* _Exercise objective_
Render all of the data below as a numbered list, dropping the blank lines and leaving out the pictures.

(Saved dataset items)

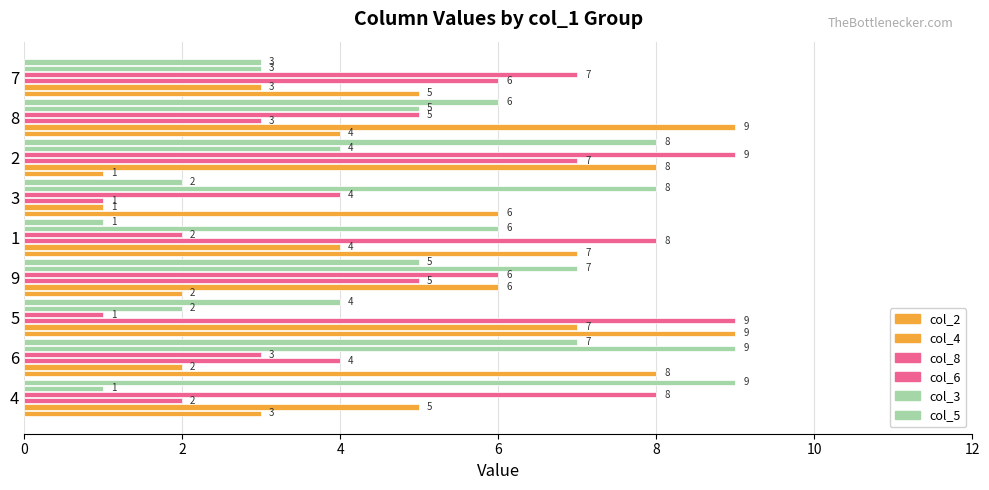

How many data points does each series have?

9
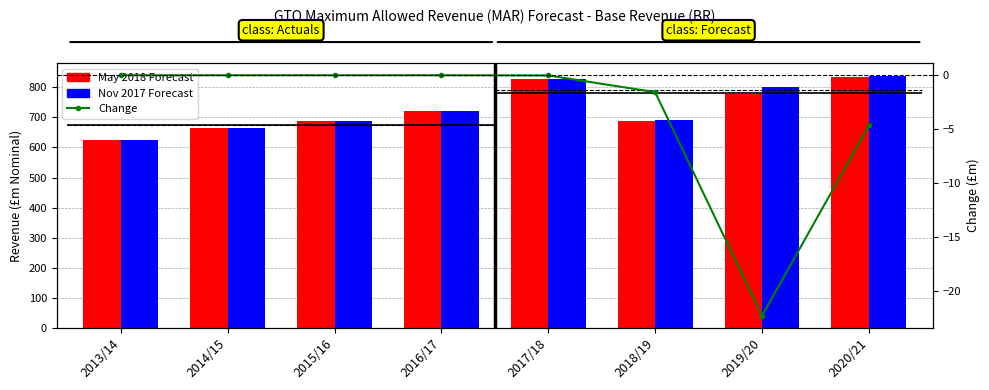

How many distinct data groups are displayed?

3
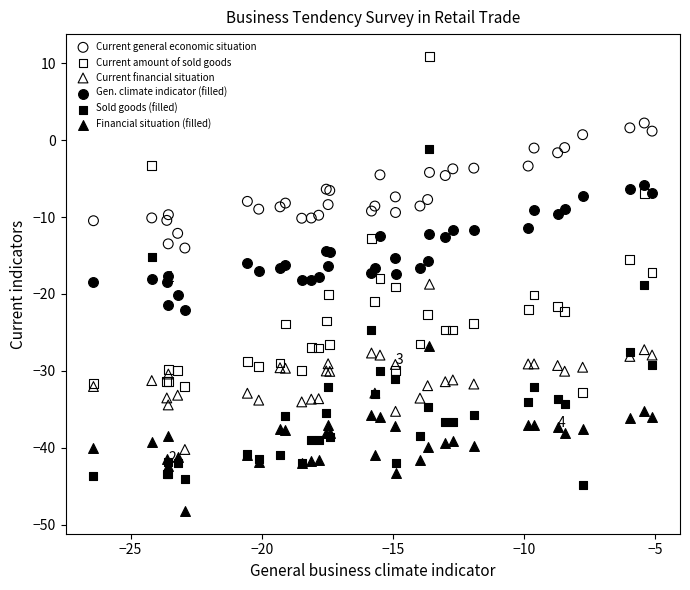

What is the X range (max minus min) for the scatter plot?

21.3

* _Response area_
1. How many data points does each series have?
2. 9
3. How many distinct data groups are displayed?
4. 3
5. What is the X range (max minus min) for the scatter plot?
6. 21.3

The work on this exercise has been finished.